The genetic blueprint of bread wheat genome has been published to improve wheat crops. 

According to the International Wheat Genome Sequencing Consortium (IWGSC), the sequence represents the most complete version of the wheat genome to date, and has been published in the international journal Science.

The information can be used by scientists and breeders to develop breeding programs and identify genes which control certain characteristics of the crop. Genes which affect grain quality, disease, pest resistance, or abiotic stress tolerance could be identified to produce wheat varieties with higher yields and improved sustainability.

Catherine Feuillet, the IWGSC co-chair, said: “With the draft gene sequence for each of the bread wheat chromosome and the first reference sequence of chromosome 3B, we have reached a great milestone in our roadmap,”

“We know now the way forward to obtain a reference sequence for the 20 remaining chromosomes and we hopefully will be able to find the resources to achieve this in the next three years.”

The IWGSC estimate the full genome sequence will be available in the next three years.

The Genome Analysis Centre (TGAC) played a key part in the generation and analysis of the draft sequence of the bread wheat genome.
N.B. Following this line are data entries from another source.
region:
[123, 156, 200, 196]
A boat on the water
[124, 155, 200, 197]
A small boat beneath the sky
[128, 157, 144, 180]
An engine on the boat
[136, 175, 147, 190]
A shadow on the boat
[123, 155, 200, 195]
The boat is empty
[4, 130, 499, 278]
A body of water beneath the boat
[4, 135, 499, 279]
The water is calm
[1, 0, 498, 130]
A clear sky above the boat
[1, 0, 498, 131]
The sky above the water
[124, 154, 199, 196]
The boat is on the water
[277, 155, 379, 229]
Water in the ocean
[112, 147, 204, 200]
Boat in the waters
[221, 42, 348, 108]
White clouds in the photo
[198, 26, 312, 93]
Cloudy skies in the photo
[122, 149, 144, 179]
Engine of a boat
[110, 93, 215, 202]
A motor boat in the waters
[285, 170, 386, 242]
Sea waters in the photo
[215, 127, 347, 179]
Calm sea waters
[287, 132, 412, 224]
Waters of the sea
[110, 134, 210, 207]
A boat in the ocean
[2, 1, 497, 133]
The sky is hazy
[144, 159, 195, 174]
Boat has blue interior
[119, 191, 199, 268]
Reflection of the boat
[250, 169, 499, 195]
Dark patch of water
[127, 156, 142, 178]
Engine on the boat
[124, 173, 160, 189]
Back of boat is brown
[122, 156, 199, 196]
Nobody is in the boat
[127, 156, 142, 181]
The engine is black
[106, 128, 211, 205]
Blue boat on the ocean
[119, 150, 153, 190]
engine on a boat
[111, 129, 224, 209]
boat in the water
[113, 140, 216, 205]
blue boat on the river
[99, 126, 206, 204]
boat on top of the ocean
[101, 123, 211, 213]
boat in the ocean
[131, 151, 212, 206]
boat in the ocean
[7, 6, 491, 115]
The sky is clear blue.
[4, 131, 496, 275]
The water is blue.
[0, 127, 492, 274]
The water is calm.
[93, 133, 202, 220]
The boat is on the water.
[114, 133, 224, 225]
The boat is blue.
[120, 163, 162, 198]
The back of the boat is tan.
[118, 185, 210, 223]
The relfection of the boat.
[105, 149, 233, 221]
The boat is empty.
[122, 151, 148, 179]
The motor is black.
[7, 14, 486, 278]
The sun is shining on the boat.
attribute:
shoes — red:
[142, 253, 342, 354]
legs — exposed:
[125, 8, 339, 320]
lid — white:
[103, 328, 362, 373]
Mario Caccamo, Director of TGAC, added: “We are very proud to be part of this ground-breaking project led by the IWGSC. One of our main research priorities at TGAC is to address the grand challenge of maintaining food security through the application of genomic technologies. It is very exciting to see the impact of the use of Next Generation Sequencing technologies and bioinformatics tools applied to the improvement of wheat, one of the most widely cultivated crops in the world.”

According to the organization, the draft sequence is already providing new insights into the history and evolution of the wheat genome and genes involved in grain development, as exemplified in two additional publications appearing in the same issue of Science.